Transcribe the sewer camera repair thread word for word, beginning at "# Sewer Camera" and stopping after "about 10 years.".

▶ **SELECTED EXCERPT**:
»»
# Sewer Camera Repair - This place Rocks..



## TallCoolOne (Dec 19, 2010)

http://www.utilityequipmenttechnology.com/

We been using him for about 10 years. 

Turn around time is generally 1 day, I finally made the drive on Saturday to meet him in person, Heck of nice guy and fun to chat with and sharp as a tack

I had him modify my Ridgid Compact Camera

He is located in Rockwall Texas, about 4 miles off Interstate 30

Scott 972 771 8958
:thumbsup:


----------



## TallCoolOne (Dec 19, 2010)




----------



## TallCoolOne (Dec 19, 2010)




----------



## TallCoolOne (Dec 19, 2010)




----------



## TallCoolOne (Dec 19, 2010)




----------



## user2090 (Sep 26, 2009)

Wow, that is great to have a resource like that so close. 

Is sewer camera repair all he does? If so he must get a heck of a lot of work, because that is one nice looking shop.


----------



## TallCoolOne (Dec 19, 2010)
««
▶ **RECORDS SHOWN**:
»»
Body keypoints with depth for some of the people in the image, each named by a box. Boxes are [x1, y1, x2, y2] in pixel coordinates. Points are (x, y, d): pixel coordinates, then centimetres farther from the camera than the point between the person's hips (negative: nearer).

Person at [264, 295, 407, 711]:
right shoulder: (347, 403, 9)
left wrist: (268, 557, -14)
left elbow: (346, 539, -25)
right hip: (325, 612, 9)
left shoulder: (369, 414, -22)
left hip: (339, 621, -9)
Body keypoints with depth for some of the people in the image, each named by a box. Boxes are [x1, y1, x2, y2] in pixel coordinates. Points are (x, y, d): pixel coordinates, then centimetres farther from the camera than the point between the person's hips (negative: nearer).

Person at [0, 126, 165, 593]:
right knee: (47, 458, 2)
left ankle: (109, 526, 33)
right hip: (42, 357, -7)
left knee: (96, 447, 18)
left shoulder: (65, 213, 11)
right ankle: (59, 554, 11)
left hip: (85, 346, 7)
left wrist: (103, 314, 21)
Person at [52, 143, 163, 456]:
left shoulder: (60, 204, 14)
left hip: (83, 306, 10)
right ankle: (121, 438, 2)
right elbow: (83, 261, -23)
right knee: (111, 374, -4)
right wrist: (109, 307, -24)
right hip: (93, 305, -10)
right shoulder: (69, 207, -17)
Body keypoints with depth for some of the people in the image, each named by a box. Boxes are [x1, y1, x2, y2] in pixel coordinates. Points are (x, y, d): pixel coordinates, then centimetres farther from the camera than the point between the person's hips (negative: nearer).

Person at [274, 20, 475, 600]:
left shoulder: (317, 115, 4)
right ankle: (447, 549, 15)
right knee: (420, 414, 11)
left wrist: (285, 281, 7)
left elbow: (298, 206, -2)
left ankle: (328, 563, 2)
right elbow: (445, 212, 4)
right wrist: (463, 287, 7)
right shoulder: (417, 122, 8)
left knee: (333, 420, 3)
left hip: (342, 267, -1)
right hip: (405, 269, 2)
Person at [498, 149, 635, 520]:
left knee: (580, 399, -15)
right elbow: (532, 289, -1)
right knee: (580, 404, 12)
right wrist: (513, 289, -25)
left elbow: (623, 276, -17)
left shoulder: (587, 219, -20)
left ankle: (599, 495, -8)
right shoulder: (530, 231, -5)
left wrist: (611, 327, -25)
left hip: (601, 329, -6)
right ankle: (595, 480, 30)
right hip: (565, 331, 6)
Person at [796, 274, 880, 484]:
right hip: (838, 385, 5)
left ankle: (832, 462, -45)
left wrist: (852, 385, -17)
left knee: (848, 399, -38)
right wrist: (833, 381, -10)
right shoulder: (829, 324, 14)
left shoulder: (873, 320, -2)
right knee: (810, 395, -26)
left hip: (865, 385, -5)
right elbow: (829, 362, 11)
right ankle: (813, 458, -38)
««
▶ **TASK RESPONSE**:
# Sewer Camera Repair - This place Rocks..



## TallCoolOne (Dec 19, 2010)

http://www.utilityequipmenttechnology.com/

We been using him for about 10 years.